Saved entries
+ + + +
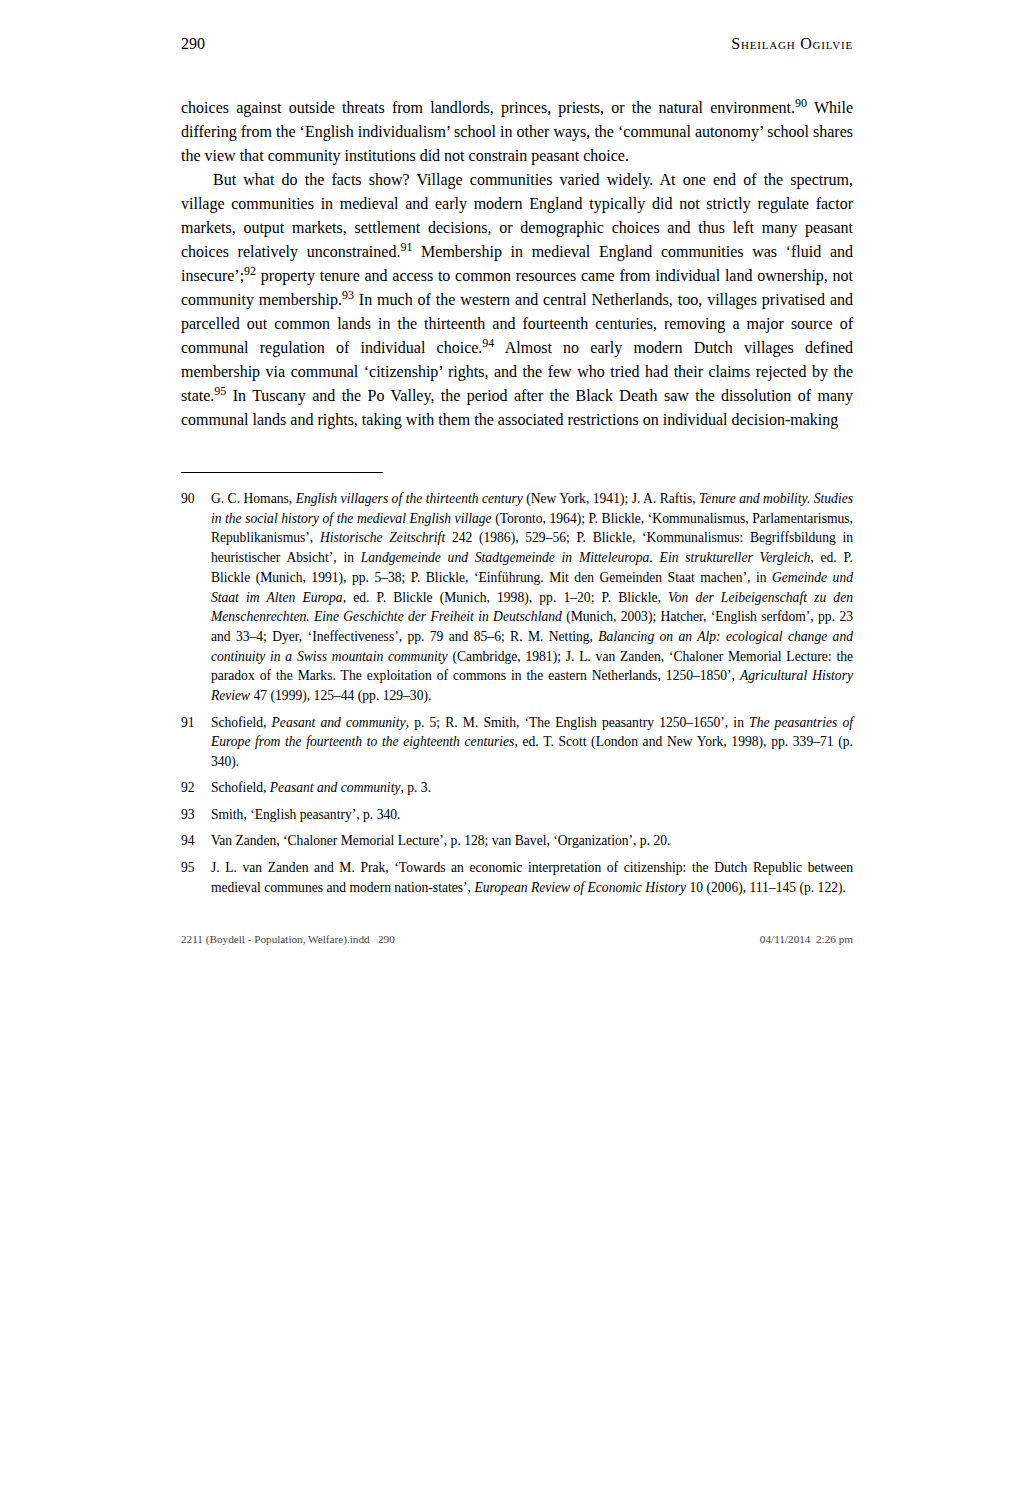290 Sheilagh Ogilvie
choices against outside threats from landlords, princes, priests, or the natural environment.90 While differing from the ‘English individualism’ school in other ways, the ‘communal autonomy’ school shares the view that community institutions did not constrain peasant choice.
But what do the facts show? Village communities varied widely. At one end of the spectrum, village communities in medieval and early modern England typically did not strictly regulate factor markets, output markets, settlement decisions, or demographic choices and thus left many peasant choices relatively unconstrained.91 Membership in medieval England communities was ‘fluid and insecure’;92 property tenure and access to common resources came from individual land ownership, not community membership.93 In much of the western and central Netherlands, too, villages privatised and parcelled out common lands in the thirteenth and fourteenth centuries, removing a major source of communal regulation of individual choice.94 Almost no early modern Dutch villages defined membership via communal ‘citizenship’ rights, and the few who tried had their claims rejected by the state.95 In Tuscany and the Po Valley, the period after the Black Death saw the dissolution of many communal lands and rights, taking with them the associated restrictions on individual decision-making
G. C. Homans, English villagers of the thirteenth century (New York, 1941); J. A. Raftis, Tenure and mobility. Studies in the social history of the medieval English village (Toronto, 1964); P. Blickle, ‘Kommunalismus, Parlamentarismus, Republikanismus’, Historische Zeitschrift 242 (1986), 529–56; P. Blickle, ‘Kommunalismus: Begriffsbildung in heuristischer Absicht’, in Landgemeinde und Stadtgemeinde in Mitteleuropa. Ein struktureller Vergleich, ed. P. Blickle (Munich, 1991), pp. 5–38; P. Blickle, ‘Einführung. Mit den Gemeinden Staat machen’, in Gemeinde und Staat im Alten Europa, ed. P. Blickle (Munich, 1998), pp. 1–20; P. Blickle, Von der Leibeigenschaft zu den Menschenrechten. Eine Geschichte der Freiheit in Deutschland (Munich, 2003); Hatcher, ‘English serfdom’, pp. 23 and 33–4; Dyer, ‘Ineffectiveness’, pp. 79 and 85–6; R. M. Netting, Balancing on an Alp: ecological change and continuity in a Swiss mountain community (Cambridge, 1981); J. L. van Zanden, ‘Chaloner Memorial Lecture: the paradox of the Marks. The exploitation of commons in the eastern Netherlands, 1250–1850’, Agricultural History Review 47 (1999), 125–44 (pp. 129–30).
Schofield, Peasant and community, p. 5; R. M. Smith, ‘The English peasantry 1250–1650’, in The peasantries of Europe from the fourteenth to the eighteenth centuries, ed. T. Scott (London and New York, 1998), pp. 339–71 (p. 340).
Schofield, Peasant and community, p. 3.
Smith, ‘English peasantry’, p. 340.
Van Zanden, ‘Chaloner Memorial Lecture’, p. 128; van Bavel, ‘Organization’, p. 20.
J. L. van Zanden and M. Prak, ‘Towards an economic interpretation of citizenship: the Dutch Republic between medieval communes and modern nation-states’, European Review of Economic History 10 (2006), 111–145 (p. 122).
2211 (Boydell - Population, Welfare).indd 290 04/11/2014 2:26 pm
+ + + +
__What you are asked to do__:
Show every line in the records above that contains the word "peasantry".

__Task output__:
Schofield, Peasant and community, p. 5; R. M. Smith, ‘The English peasantry 1250–1650’, in The peasantries of Europe from the fourteenth to the eighteenth centuries, ed. T. Scott (London and New York, 1998), pp. 339–71 (p. 340).
Smith, ‘English peasantry’, p. 340.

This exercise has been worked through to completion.